ACTIVITY.
In exact form, please repeat the records from their opening line down to the line with "staining of human", including that line.

DATA EXTRACTS.
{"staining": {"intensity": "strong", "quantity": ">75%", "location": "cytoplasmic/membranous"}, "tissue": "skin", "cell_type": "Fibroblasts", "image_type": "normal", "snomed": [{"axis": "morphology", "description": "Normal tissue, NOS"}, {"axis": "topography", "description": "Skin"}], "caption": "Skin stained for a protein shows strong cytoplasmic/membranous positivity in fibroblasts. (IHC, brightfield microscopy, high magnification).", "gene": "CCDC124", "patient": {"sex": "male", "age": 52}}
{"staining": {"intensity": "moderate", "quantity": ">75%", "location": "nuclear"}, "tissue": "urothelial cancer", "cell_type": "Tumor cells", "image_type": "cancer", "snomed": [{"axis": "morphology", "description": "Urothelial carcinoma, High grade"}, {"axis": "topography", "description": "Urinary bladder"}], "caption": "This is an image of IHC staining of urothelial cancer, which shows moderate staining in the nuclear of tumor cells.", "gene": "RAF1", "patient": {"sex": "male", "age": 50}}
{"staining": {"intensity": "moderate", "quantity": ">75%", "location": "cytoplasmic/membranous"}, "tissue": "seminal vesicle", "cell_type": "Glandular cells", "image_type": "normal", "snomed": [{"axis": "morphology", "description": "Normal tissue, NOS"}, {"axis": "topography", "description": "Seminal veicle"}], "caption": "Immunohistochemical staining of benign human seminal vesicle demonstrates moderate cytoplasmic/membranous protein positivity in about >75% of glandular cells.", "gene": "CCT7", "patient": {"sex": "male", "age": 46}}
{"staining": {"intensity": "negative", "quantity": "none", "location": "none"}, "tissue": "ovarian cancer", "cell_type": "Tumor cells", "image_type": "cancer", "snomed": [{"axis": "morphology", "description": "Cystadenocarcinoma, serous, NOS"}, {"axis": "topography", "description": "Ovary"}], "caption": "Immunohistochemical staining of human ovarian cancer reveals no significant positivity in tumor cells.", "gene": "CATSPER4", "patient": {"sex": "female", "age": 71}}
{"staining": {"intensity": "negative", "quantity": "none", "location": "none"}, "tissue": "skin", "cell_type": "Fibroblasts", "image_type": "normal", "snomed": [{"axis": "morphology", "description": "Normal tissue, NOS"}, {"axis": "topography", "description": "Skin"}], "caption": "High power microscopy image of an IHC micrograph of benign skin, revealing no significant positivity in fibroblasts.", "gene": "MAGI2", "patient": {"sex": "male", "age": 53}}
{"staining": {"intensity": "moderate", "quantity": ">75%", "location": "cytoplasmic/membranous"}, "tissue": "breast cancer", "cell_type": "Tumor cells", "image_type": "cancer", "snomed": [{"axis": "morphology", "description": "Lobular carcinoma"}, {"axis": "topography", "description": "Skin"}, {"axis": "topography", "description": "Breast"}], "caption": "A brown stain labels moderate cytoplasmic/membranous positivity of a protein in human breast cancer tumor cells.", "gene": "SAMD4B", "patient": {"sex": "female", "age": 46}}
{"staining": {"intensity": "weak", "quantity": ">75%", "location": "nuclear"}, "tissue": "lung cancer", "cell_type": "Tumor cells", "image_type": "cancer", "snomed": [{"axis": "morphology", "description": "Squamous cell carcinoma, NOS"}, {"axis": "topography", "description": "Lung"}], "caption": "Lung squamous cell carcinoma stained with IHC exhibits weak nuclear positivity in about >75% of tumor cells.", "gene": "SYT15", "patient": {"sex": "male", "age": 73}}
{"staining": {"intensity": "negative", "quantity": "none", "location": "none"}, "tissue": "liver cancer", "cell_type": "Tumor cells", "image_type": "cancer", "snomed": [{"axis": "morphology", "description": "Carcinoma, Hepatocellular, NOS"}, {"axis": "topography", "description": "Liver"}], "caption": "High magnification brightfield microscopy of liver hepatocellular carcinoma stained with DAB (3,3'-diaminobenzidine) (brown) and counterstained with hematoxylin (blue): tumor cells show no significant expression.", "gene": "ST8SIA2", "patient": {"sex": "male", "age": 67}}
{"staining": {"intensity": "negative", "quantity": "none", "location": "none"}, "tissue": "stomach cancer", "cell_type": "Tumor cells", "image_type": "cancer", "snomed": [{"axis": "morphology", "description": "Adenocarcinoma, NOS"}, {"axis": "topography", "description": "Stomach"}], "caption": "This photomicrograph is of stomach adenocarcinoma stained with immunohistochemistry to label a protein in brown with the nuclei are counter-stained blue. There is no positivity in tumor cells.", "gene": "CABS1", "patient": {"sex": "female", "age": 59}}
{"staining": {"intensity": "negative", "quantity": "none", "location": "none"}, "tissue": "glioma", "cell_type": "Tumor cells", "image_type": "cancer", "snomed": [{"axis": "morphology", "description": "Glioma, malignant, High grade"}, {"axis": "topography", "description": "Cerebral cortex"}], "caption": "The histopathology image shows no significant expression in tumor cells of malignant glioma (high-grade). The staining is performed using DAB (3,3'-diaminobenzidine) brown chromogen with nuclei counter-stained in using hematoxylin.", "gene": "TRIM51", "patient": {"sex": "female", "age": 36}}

WRITTEN REPLY.
{"staining": {"intensity": "strong", "quantity": ">75%", "location": "cytoplasmic/membranous"}, "tissue": "skin", "cell_type": "Fibroblasts", "image_type": "normal", "snomed": [{"axis": "morphology", "description": "Normal tissue, NOS"}, {"axis": "topography", "description": "Skin"}], "caption": "Skin stained for a protein shows strong cytoplasmic/membranous positivity in fibroblasts. (IHC, brightfield microscopy, high magnification).", "gene": "CCDC124", "patient": {"sex": "male", "age": 52}}
{"staining": {"intensity": "moderate", "quantity": ">75%", "location": "nuclear"}, "tissue": "urothelial cancer", "cell_type": "Tumor cells", "image_type": "cancer", "snomed": [{"axis": "morphology", "description": "Urothelial carcinoma, High grade"}, {"axis": "topography", "description": "Urinary bladder"}], "caption": "This is an image of IHC staining of urothelial cancer, which shows moderate staining in the nuclear of tumor cells.", "gene": "RAF1", "patient": {"sex": "male", "age": 50}}
{"staining": {"intensity": "moderate", "quantity": ">75%", "location": "cytoplasmic/membranous"}, "tissue": "seminal vesicle", "cell_type": "Glandular cells", "image_type": "normal", "snomed": [{"axis": "morphology", "description": "Normal tissue, NOS"}, {"axis": "topography", "description": "Seminal veicle"}], "caption": "Immunohistochemical staining of benign human seminal vesicle demonstrates moderate cytoplasmic/membranous protein positivity in about >75% of glandular cells.", "gene": "CCT7", "patient": {"sex": "male", "age": 46}}
{"staining": {"intensity": "negative", "quantity": "none", "location": "none"}, "tissue": "ovarian cancer", "cell_type": "Tumor cells", "image_type": "cancer", "snomed": [{"axis": "morphology", "description": "Cystadenocarcinoma, serous, NOS"}, {"axis": "topography", "description": "Ovary"}], "caption": "Immunohistochemical staining of human ovarian cancer reveals no significant positivity in tumor cells.", "gene": "CATSPER4", "patient": {"sex": "female", "age": 71}}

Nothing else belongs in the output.